There was the moody intro music, and then, “There he goes…”

There he goes, Warren thought, and he knew who he was. The radio character was a private detective named Brad Runyon. The Fat Man. Warren wondered how he knew that. After all, when radio was radio, Warren Barringer had been too young to know it. His was the first generation to grow up with television as an electronic babysitter. He was an alumnus of Howdy Doody’s Peanut Gallery, not Tom Mix’s Ralston Straight Shooters.

Still, the announcer and Warren said it together:

“…into that drugstore…”

It was time for him to go somewhere, too.

It was…time.

He clearly understood that now that he was in control.

“Sure, Vicki, I’ll leave you womenfolk to yourselves, and I’ll go rustle myself up a bit of grub. Be back later, not quite sure when I’ll mosey in…” That’s what he had told her.

He had stopped for lunch about an hour ago, but what he was really going to do was nothing he could have told Vicki, nothing he could have explained to her.
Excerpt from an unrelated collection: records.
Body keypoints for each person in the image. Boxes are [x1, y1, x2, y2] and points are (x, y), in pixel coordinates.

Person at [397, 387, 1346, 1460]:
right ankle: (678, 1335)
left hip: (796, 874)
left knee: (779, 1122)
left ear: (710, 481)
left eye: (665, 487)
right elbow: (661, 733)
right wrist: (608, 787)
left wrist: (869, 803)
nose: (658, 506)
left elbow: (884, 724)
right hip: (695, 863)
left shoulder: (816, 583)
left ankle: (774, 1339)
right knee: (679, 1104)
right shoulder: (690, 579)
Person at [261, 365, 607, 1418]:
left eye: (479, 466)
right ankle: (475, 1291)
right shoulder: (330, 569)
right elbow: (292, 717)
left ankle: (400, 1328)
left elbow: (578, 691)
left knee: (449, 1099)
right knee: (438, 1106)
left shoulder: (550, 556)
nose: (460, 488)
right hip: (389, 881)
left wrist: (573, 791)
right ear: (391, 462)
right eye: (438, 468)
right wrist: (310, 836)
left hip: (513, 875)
He couldn’t have told her he was off to do battle with demons.

And he was ready.

This was the day that everything would be forever set right by Warren Barringer’s willpower.
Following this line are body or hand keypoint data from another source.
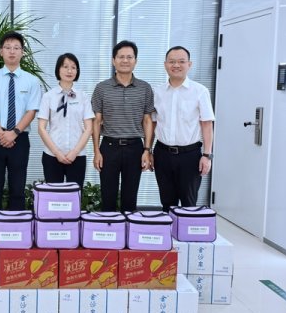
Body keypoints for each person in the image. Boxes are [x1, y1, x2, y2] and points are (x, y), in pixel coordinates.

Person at [0, 31, 42, 210]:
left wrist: (13, 133)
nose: (12, 51)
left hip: (19, 139)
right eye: (7, 47)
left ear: (22, 52)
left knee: (18, 188)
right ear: (1, 52)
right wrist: (1, 134)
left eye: (16, 48)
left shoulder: (32, 81)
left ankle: (16, 225)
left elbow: (31, 111)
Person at [91, 40, 154, 212]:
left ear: (135, 61)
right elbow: (96, 121)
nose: (125, 60)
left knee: (130, 198)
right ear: (113, 60)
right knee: (108, 196)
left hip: (135, 148)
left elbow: (147, 120)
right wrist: (96, 151)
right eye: (121, 57)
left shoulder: (145, 88)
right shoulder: (102, 88)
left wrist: (147, 150)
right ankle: (109, 227)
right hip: (109, 147)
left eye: (129, 57)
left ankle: (128, 228)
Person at [152, 46, 215, 211]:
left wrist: (207, 155)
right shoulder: (157, 92)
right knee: (167, 201)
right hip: (162, 154)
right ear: (165, 64)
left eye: (181, 61)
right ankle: (169, 228)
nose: (176, 65)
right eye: (172, 61)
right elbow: (152, 123)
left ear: (189, 64)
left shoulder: (200, 91)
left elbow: (207, 124)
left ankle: (187, 229)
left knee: (189, 203)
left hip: (190, 156)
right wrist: (148, 150)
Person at [38, 53, 94, 189]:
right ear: (58, 69)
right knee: (53, 196)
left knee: (74, 195)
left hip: (77, 156)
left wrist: (75, 152)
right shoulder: (48, 96)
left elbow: (89, 128)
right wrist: (57, 152)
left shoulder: (83, 97)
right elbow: (41, 128)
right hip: (52, 155)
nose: (69, 71)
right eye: (65, 67)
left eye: (73, 67)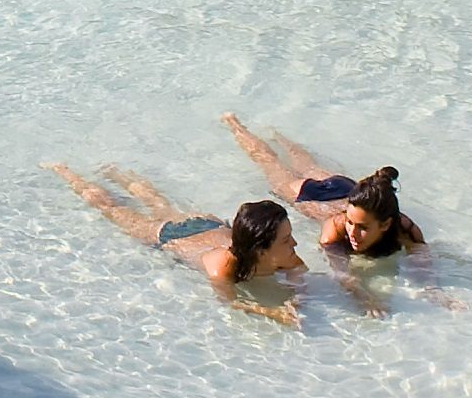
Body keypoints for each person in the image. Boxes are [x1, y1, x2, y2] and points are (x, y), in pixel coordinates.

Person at [46, 162, 305, 292]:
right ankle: (65, 172)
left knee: (157, 201)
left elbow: (299, 277)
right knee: (111, 208)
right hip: (174, 235)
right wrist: (273, 312)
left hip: (210, 224)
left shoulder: (281, 255)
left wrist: (298, 300)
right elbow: (233, 305)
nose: (294, 244)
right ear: (261, 251)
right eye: (286, 240)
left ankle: (113, 170)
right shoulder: (223, 269)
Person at [224, 115, 427, 258]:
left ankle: (276, 133)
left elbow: (423, 263)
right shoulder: (335, 229)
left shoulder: (405, 228)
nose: (352, 233)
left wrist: (435, 293)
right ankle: (234, 124)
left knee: (308, 165)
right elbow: (342, 275)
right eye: (350, 222)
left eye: (363, 227)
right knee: (269, 162)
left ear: (385, 224)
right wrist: (362, 296)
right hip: (307, 194)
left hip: (350, 190)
In control, in control. I am the master of my fate. I am the captain of my soul. He repeated it in his mind, a ritual chant perfectly synchronized to the cadence of the windshield wipers.
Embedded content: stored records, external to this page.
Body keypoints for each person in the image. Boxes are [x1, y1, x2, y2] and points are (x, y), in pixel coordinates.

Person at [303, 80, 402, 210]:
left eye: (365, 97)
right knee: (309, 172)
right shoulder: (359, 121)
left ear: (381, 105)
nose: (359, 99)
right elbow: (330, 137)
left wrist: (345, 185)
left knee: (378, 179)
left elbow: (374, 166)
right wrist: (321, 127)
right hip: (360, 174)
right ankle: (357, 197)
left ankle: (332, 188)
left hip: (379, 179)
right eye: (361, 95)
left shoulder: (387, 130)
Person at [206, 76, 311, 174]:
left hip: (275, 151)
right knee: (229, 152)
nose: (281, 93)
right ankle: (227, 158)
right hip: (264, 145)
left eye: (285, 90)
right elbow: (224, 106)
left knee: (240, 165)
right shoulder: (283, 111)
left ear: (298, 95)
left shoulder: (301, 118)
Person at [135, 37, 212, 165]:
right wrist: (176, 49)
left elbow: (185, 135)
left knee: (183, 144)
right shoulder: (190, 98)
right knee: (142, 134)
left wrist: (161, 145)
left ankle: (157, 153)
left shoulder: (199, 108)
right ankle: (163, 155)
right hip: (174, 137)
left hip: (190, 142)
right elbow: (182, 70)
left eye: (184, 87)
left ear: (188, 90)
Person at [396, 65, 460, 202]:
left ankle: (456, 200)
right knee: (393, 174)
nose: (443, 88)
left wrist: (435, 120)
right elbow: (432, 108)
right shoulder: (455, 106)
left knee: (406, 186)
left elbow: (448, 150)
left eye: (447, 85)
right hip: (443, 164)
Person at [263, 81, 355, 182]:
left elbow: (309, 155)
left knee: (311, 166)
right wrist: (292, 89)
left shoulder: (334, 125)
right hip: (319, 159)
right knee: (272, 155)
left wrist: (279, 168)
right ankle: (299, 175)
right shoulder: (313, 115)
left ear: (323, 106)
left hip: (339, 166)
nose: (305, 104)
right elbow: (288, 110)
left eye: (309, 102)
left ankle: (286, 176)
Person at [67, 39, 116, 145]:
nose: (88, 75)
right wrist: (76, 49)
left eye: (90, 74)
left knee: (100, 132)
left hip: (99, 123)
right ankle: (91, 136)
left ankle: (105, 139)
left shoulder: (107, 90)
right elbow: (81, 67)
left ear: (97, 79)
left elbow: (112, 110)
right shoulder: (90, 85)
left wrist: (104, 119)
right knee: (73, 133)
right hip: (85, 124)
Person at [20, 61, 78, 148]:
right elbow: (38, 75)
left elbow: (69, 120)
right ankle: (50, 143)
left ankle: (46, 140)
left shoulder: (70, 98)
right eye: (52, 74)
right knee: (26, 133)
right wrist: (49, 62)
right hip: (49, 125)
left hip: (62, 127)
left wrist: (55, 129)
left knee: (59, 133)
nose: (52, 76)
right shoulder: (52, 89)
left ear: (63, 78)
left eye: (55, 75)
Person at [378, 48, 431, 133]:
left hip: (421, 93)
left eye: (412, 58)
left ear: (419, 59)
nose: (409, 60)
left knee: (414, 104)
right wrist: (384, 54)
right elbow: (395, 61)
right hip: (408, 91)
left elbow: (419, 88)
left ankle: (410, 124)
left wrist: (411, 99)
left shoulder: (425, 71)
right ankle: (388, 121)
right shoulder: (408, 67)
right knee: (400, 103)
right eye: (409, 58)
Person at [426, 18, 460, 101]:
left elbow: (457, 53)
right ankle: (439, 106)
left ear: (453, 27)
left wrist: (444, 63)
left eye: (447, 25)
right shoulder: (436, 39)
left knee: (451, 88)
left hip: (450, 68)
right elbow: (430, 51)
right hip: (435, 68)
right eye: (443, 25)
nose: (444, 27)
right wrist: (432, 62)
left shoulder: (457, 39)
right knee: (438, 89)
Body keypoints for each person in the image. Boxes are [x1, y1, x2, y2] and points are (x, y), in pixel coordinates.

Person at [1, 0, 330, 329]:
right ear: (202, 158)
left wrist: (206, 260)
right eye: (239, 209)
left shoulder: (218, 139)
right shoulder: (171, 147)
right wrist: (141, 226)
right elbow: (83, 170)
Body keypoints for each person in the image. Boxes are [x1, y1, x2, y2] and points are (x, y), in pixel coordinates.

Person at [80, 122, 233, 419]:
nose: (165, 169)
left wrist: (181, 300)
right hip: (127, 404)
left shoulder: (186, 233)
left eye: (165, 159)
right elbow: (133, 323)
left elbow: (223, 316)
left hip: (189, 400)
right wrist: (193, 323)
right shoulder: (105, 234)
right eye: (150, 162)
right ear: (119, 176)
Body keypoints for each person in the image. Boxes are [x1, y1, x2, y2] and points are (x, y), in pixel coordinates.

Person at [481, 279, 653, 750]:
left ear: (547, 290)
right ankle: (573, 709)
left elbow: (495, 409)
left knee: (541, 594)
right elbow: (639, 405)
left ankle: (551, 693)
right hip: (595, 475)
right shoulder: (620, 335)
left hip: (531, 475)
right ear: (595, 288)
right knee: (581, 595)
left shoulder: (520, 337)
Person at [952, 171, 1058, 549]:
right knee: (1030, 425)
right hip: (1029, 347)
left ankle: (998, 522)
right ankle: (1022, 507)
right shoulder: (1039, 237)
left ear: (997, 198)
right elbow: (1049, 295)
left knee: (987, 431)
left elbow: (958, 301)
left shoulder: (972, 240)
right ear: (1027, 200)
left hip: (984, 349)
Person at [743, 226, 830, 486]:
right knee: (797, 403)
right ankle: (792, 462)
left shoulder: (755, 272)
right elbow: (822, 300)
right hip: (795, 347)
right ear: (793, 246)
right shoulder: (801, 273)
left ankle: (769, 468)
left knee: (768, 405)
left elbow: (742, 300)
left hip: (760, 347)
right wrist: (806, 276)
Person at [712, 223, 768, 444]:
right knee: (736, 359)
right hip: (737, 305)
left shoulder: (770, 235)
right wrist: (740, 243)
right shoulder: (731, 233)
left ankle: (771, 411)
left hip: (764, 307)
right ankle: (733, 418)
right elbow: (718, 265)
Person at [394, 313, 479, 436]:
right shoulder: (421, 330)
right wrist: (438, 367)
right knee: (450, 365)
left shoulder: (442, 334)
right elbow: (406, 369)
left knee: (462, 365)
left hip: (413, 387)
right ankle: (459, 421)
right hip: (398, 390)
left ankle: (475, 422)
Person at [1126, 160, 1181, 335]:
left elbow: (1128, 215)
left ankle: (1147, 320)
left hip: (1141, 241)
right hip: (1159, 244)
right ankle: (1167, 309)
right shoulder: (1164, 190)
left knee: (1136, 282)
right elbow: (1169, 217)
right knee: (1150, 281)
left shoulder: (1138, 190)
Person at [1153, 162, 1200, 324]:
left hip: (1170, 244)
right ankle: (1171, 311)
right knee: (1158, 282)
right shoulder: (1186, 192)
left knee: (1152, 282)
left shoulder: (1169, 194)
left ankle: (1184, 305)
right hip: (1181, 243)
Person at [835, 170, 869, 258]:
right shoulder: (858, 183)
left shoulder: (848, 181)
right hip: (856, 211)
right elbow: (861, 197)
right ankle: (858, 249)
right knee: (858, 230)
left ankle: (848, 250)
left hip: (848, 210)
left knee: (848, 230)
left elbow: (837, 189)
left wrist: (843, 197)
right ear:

Far out to the west, three-pronged lightning lanced from the sky and stabbed the earth. He thought about symbols and coincidences. The rear speakers responded with a crackling rush of static, almost, but not quite, drowning out the announcer’s words.

Bursting thundershocks followed, echoing weighty crashes of sound.

Warren turned off the radio. Then he heard a voice, taunting and familiar—and expected. It was the voice of The Rat within him.
I’m here, Warren. I’m still with you, you know.

Warren smiled and felt the tightness at the edges of his mouth.

You will never be rid of me,
said The Rat.

Warren gripped the steering wheel harder. A mile or so ahead, through the momentarily clear screen of the windshield, he saw the shopping center.

I am you! I am!
said The Rat.

He pressed down on the accelerator, speeding to the battleground.

 

Tolando Park was a middle-class suburb some 50 miles northwest of Grove Corner. Although he’d never been here before, the Tolando Park Magna-Mall was exactly what he knew he would find—a standard issue 20th century shopping center, open seven days a week, 52 weeks a year. Tolando Park, Illinois, Lebanon, Missouri, Horseshoe Bend, Arkansas—it didn’t matter where you went, you had two or three levels and the same basic layout under one roof. The three major department stores had only different names, not the merchandise. The not so special specialty stores had discount records and discount shoes and discount eyeglasses and discount jeans.

He was alert, all senses fully engaged, watching. With his hands in the pockets of his car coat, he ambled along in what seemed an aimless manner. Anyone paying attention to him would have thought: Here’s a guy killing time while his wife takes the Visa card to the limit, or, maybe he’s here to pick up his kid and the kid’s friends…

Here to pick up a kid,
said The Rat.

A few steps ahead, an ancient woman with parakeet legs stopped abruptly. He stopped just in time to avoid impaling himself on her shoulder blades, as she turned a smart right angle into the Hi-Standard Uniform Center.

At the entrance to the video arcade, snippets of strobe light and sirens shooting out, a punky girl (teen? pre-teen?) broke away from her loitering friends.

“Spare change?” She held her hand out, palm up. She wore mirrored sunglasses and an ancient, baggy pin-striped, man’s suit jacket; he could smell the damp wool. “Got any spare change?”